Here at Flavorwire, we pride ourselves on not only writing some of the best content on the Internet, but keeping an eye on all of the great writing that other folks on the ‘net are doing, too. This week, we recommend the Verge’s take on who benefits from the killing of the headphone jack in the iPhone 7, the Guardian‘s preview of Fall 2016 American theater, an exploration of the links between Whitney Houston, auto-tune, and North African music, and more.
In the Atlantic, Jennie Dear discusses her mother’s final weeks after having decided to go off chemotherapy, then delves into palliative care research that’s been done to try to understand the thought processes of people near death — as well as the physical experience of gradual deaths. She also explains the reasons why so much of this remains unknown, and why — despite abstract ideas about the sensations of dying likely fueling many people’s anxieties — it goes relatively undiscussed in detail:
During six-and-a-half years of treatment, although my mother saw two general practitioners, six oncologists, a cardiologist, several radiation technicians, nurses at two chemotherapy facilities, and surgeons at three different clinics—not once, to my knowledge, had anyone talked to her about what would happen as she died…There’s good reason. “Roughly from the last two weeks until the last breath, somewhere in that interval, people become too sick, or too drowsy, or too unconscious, to tell us what they’re experiencing,” says Margaret Campbell, a professor of nursing at Wayne State University who has worked in palliative care for decades.
This week’s biggest tech news was Apple’s plan to drop the headphone jack from its next generation of iPhones. Jacob Kastrenakes writes at The Verge:
While it’s tough to make the case that dropping the headphone jack is better for consumers, the benefits for Apple are much easier to see. The iPhone 7 will be bought by tens of millions of people during the next few months alone, and its lack of a headphone jack is going to make many of them consider buying Lightning or Bluetooth headphones. Apple profits from both.
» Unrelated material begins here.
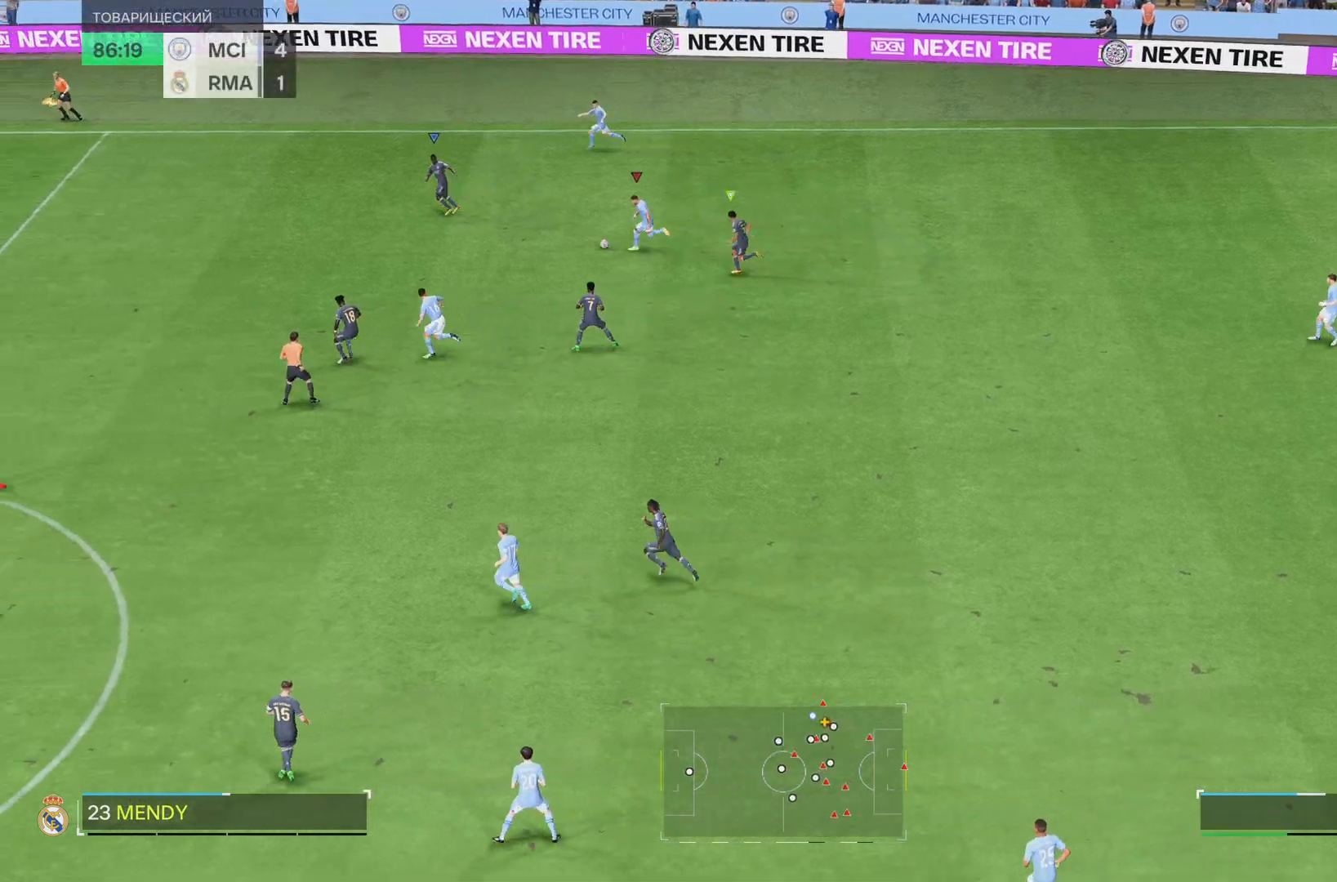
{"buttons": [], "left_stick": "down-left", "right_stick": "center", "events": [[200, "left_stick", "down-left"]]}
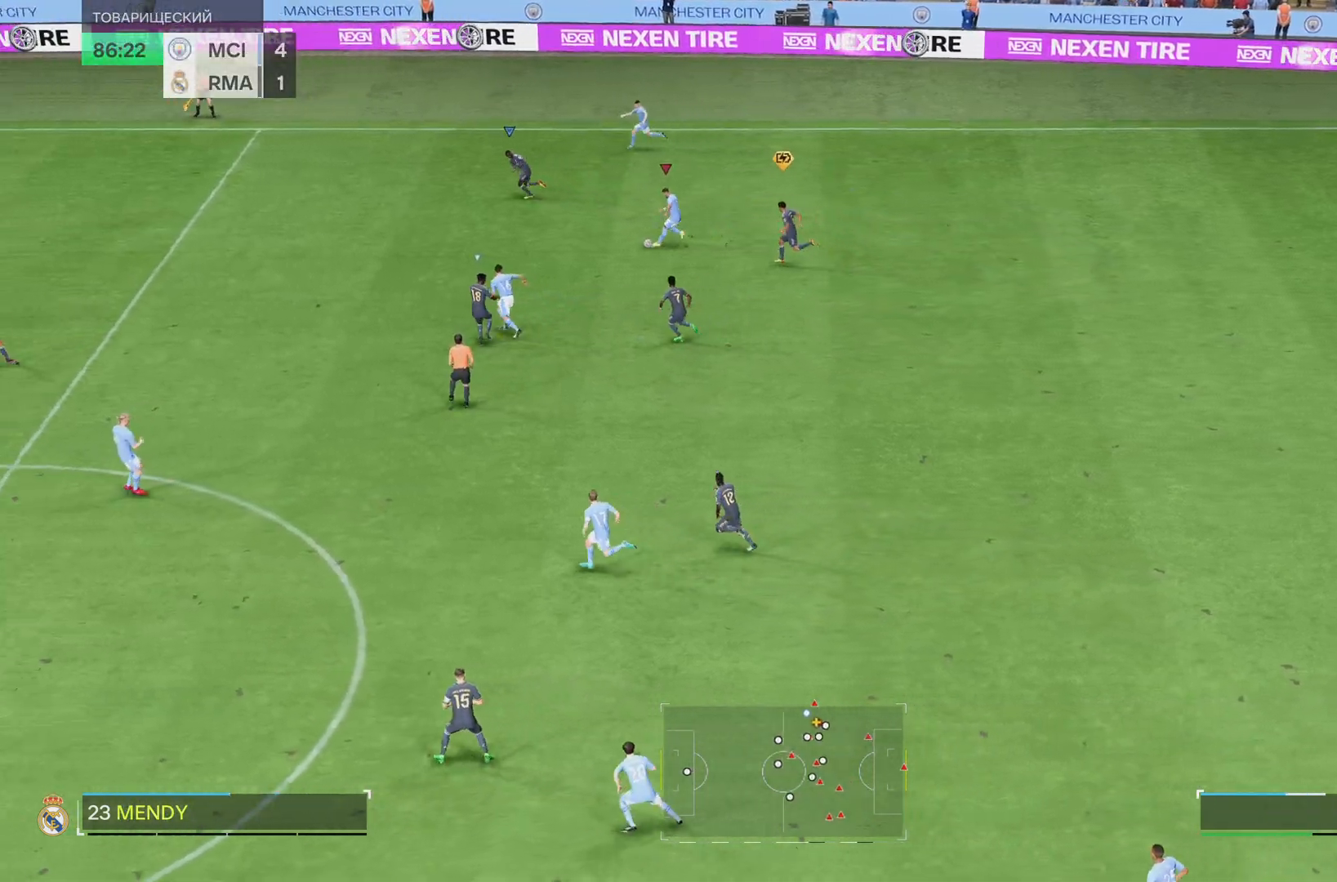
{"buttons": [], "left_stick": "down-left", "right_stick": "center", "events": []}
Pitchfork excerpted a chapter of Jace Clayton’s book Uproot: Travels in 21st-Century Music and Digital Culture, and the particular selected passage posits that the prevalence of melisma in Maghrebi music may have been one of the things that led North Africans to be among the first people to embrace auto-tune — because auto-tune has a hard time processing it and therefore creates beguiling surprising sounds. He delves into melisma by discussing Houston’s famous rendition of Dolly Parton’s “I Will Always Love You.” It’s all fascinating, and the way he talks about, breaks down, and relishes her performance of the song is so good:
Indeed, the crushing power of “I Will Always Love You,” its meaning in sound, results from how Houston’s melisma activates a mysterious, even mystical relationship between overflowing emotion, life’s vicissitudes, and ultra precise self-control. Rather than simply sing about the bittersweet conflicts involved in saying goodbye to a lover, Houston deploys melisma to enact in sound a heart-felt struggle between holding on and letting go. Like life as it unfurls, each moment is un-anticipatable until it happens, whereupon we can’t possibly imagine it any other way… Such is the power of melisma. The technique breathes life-flow into fixed text.
New York Magazine features an incredibly sad story about Lenny Pozner, a dad who lost his son at Newtown and realized that some of the conspiracy theorists he’d listened to didn’t believe his beloved child had ever lived:
Lenny may have been the first Newtown parent to discover that conspiracy theorists didn’t believe his son had been killed, because he used to be a serious conspiracy theorist himself. “I probably listened to an Alex Jones podcast after I dropped the kids off at school that morning,” Pozner said, referencing the fearmongering proprietor of InfoWars. Pozner had entertained everything from specific cover-ups (the moon landing was faked) to geopolitical intrigue (the “real” reasons why the price of gold sometimes shifted so dramatically) and saw value in skepticism. But for him, the appeal of conspiracy theories was the same as watching a good science-fiction movie. “I have an imaginative mind,” he said.
The Guardian posted an extensive preview of what’s coming up in American theater in the Fall 2016 season. Among some of the intriguing projects are New York Theater Workshop’s Sam Gold-directed production of Othello, starring David Oyelowo and Daniel Craig, and A 24-Decade History of Popular Music — Taylor Mac’s 24-hour performance, which Mac calls “a radical fairy realness ritual, performing 246 songs that were popular in United States from 1776-2016.”